PROBLEM DESCRIPTION: Exact repetition of every entry is required.

+++ DATA TO USE +++

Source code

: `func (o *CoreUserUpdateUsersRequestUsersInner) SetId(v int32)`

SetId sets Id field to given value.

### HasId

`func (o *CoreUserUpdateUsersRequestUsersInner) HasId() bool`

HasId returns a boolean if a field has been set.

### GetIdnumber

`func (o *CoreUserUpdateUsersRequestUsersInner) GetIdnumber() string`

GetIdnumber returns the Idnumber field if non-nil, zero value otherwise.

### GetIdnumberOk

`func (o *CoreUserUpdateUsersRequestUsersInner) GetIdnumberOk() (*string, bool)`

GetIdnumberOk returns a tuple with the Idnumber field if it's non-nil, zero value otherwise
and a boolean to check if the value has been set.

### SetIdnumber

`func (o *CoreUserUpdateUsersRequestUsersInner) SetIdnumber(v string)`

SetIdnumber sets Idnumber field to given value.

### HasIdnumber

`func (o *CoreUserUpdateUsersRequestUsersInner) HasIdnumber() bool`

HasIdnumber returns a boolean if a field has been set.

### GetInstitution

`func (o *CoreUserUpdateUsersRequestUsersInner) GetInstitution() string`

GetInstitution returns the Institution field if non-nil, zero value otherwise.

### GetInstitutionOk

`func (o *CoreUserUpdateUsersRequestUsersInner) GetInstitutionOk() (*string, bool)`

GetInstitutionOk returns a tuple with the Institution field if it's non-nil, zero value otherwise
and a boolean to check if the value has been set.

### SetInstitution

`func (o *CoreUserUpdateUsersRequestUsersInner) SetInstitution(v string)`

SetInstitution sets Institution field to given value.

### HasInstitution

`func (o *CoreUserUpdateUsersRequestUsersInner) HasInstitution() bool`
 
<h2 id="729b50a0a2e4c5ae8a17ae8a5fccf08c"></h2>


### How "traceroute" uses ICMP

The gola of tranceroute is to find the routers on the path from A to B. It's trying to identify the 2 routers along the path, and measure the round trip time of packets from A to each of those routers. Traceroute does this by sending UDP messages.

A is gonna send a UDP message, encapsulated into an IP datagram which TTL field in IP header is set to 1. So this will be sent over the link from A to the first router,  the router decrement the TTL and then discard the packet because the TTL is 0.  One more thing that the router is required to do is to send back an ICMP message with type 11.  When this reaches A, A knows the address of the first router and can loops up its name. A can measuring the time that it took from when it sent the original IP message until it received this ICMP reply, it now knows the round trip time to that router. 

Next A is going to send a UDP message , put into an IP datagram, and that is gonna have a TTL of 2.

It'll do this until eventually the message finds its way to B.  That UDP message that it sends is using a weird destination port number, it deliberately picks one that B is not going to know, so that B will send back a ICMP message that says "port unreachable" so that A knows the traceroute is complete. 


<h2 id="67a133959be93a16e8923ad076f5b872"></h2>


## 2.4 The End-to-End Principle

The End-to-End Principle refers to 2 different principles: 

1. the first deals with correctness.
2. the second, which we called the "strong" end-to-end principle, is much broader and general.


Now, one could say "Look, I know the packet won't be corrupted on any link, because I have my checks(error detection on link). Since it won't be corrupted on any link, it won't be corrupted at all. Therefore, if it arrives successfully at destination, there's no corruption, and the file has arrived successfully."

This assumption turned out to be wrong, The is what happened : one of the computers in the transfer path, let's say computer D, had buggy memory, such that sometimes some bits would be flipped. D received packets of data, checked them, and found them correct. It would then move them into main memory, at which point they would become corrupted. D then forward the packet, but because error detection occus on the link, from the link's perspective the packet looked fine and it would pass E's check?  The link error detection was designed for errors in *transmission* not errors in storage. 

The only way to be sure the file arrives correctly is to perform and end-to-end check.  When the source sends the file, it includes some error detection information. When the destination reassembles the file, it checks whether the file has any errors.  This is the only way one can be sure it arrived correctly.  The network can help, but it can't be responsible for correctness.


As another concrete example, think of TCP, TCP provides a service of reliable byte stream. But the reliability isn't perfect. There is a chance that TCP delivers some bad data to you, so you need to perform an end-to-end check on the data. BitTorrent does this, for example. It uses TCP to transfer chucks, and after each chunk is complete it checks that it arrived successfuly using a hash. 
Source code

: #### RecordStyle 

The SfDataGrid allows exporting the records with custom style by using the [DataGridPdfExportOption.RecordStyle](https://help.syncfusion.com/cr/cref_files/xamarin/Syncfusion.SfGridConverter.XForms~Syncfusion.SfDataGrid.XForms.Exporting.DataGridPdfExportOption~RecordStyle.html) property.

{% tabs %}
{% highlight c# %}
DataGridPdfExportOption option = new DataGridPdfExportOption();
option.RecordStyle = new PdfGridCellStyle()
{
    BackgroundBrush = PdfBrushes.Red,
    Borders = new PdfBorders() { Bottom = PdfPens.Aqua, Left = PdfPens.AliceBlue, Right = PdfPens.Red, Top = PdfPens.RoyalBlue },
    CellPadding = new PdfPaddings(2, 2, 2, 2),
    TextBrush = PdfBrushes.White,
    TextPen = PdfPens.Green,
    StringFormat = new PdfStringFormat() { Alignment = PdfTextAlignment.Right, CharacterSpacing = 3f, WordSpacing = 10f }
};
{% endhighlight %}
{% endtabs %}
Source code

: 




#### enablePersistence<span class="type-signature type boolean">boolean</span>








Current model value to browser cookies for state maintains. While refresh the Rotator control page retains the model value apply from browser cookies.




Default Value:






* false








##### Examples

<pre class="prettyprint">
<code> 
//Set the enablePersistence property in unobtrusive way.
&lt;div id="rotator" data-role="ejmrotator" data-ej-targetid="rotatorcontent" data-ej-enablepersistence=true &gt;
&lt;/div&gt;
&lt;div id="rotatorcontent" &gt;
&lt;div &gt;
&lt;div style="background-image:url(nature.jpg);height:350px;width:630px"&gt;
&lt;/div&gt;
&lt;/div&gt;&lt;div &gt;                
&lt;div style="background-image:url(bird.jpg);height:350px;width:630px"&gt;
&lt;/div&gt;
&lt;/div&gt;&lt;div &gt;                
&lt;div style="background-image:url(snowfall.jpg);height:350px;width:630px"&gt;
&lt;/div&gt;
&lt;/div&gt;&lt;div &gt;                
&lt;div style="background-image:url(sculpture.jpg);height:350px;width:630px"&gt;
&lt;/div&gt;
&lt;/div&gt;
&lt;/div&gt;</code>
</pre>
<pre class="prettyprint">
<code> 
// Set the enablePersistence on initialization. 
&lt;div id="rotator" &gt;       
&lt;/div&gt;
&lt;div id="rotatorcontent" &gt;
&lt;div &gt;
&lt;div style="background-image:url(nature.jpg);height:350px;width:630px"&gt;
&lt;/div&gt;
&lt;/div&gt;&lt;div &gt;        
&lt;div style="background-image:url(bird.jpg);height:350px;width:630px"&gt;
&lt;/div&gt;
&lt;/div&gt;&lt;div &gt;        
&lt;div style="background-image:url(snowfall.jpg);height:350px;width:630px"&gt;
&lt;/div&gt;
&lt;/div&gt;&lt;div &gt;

+++

SOLUTION:
Source code

: `func (o *CoreUserUpdateUsersRequestUsersInner) SetId(v int32)`

SetId sets Id field to given value.

### HasId

`func (o *CoreUserUpdateUsersRequestUsersInner) HasId() bool`

HasId returns a boolean if a field has been set.

### GetIdnumber

`func (o *CoreUserUpdateUsersRequestUsersInner) GetIdnumber() string`

GetIdnumber returns the Idnumber field if non-nil, zero value otherwise.

### GetIdnumberOk

`func (o *CoreUserUpdateUsersRequestUsersInner) GetIdnumberOk() (*string, bool)`

GetIdnumberOk returns a tuple with the Idnumber field if it's non-nil, zero value otherwise
and a boolean to check if the value has been set.

### SetIdnumber

`func (o *CoreUserUpdateUsersRequestUsersInner) SetIdnumber(v string)`

SetIdnumber sets Idnumber field to given value.

### HasIdnumber

`func (o *CoreUserUpdateUsersRequestUsersInner) HasIdnumber() bool`

HasIdnumber returns a boolean if a field has been set.

### GetInstitution

`func (o *CoreUserUpdateUsersRequestUsersInner) GetInstitution() string`

GetInstitution returns the Institution field if non-nil, zero value otherwise.

### GetInstitutionOk

`func (o *CoreUserUpdateUsersRequestUsersInner) GetInstitutionOk() (*string, bool)`

GetInstitutionOk returns a tuple with the Institution field if it's non-nil, zero value otherwise
and a boolean to check if the value has been set.

### SetInstitution

`func (o *CoreUserUpdateUsersRequestUsersInner) SetInstitution(v string)`

SetInstitution sets Institution field to given value.

### HasInstitution

`func (o *CoreUserUpdateUsersRequestUsersInner) HasInstitution() bool`
 
<h2 id="729b50a0a2e4c5ae8a17ae8a5fccf08c"></h2>


### How "traceroute" uses ICMP

The gola of tranceroute is to find the routers on the path from A to B. It's trying to identify the 2 routers along the path, and measure the round trip time of packets from A to each of those routers. Traceroute does this by sending UDP messages.

A is gonna send a UDP message, encapsulated into an IP datagram which TTL field in IP header is set to 1. So this will be sent over the link from A to the first router,  the router decrement the TTL and then discard the packet because the TTL is 0.  One more thing that the router is required to do is to send back an ICMP message with type 11.  When this reaches A, A knows the address of the first router and can loops up its name. A can measuring the time that it took from when it sent the original IP message until it received this ICMP reply, it now knows the round trip time to that router. 

Next A is going to send a UDP message , put into an IP datagram, and that is gonna have a TTL of 2.

It'll do this until eventually the message finds its way to B.  That UDP message that it sends is using a weird destination port number, it deliberately picks one that B is not going to know, so that B will send back a ICMP message that says "port unreachable" so that A knows the traceroute is complete. 


<h2 id="67a133959be93a16e8923ad076f5b872"></h2>


## 2.4 The End-to-End Principle

The End-to-End Principle refers to 2 different principles: 

1. the first deals with correctness.
2. the second, which we called the "strong" end-to-end principle, is much broader and general.


Now, one could say "Look, I know the packet won't be corrupted on any link, because I have my checks(error detection on link). Since it won't be corrupted on any link, it won't be corrupted at all. Therefore, if it arrives successfully at destination, there's no corruption, and the file has arrived successfully."

This assumption turned out to be wrong, The is what happened : one of the computers in the transfer path, let's say computer D, had buggy memory, such that sometimes some bits would be flipped. D received packets of data, checked them, and found them correct. It would then move them into main memory, at which point they would become corrupted. D then forward the packet, but because error detection occus on the link, from the link's perspective the packet looked fine and it would pass E's check?  The link error detection was designed for errors in *transmission* not errors in storage. 

The only way to be sure the file arrives correctly is to perform and end-to-end check.  When the source sends the file, it includes some error detection information. When the destination reassembles the file, it checks whether the file has any errors.  This is the only way one can be sure it arrived correctly.  The network can help, but it can't be responsible for correctness.


As another concrete example, think of TCP, TCP provides a service of reliable byte stream. But the reliability isn't perfect. There is a chance that TCP delivers some bad data to you, so you need to perform an end-to-end check on the data. BitTorrent does this, for example. It uses TCP to transfer chucks, and after each chunk is complete it checks that it arrived successfuly using a hash. 
Source code

: #### RecordStyle 

The SfDataGrid allows exporting the records with custom style by using the [DataGridPdfExportOption.RecordStyle](https://help.syncfusion.com/cr/cref_files/xamarin/Syncfusion.SfGridConverter.XForms~Syncfusion.SfDataGrid.XForms.Exporting.DataGridPdfExportOption~RecordStyle.html) property.

{% tabs %}
{% highlight c# %}
DataGridPdfExportOption option = new DataGridPdfExportOption();
option.RecordStyle = new PdfGridCellStyle()
{
    BackgroundBrush = PdfBrushes.Red,
    Borders = new PdfBorders() { Bottom = PdfPens.Aqua, Left = PdfPens.AliceBlue, Right = PdfPens.Red, Top = PdfPens.RoyalBlue },
    CellPadding = new PdfPaddings(2, 2, 2, 2),
    TextBrush = PdfBrushes.White,
    TextPen = PdfPens.Green,
    StringFormat = new PdfStringFormat() { Alignment = PdfTextAlignment.Right, CharacterSpacing = 3f, WordSpacing = 10f }
};
{% endhighlight %}
{% endtabs %}
Source code

: 




#### enablePersistence<span class="type-signature type boolean">boolean</span>








Current model value to browser cookies for state maintains. While refresh the Rotator control page retains the model value apply from browser cookies.




Default Value:






* false








##### Examples

<pre class="prettyprint">
<code> 
//Set the enablePersistence property in unobtrusive way.
&lt;div id="rotator" data-role="ejmrotator" data-ej-targetid="rotatorcontent" data-ej-enablepersistence=true &gt;
&lt;/div&gt;
&lt;div id="rotatorcontent" &gt;
&lt;div &gt;
&lt;div style="background-image:url(nature.jpg);height:350px;width:630px"&gt;
&lt;/div&gt;
&lt;/div&gt;&lt;div &gt;                
&lt;div style="background-image:url(bird.jpg);height:350px;width:630px"&gt;
&lt;/div&gt;
&lt;/div&gt;&lt;div &gt;                
&lt;div style="background-image:url(snowfall.jpg);height:350px;width:630px"&gt;
&lt;/div&gt;
&lt;/div&gt;&lt;div &gt;                
&lt;div style="background-image:url(sculpture.jpg);height:350px;width:630px"&gt;
&lt;/div&gt;
&lt;/div&gt;
&lt;/div&gt;</code>
</pre>
<pre class="prettyprint">
<code> 
// Set the enablePersistence on initialization. 
&lt;div id="rotator" &gt;       
&lt;/div&gt;
&lt;div id="rotatorcontent" &gt;
&lt;div &gt;
&lt;div style="background-image:url(nature.jpg);height:350px;width:630px"&gt;
&lt;/div&gt;
&lt;/div&gt;&lt;div &gt;        
&lt;div style="background-image:url(bird.jpg);height:350px;width:630px"&gt;
&lt;/div&gt;
&lt;/div&gt;&lt;div &gt;        
&lt;div style="background-image:url(snowfall.jpg);height:350px;width:630px"&gt;
&lt;/div&gt;
&lt;/div&gt;&lt;div &gt;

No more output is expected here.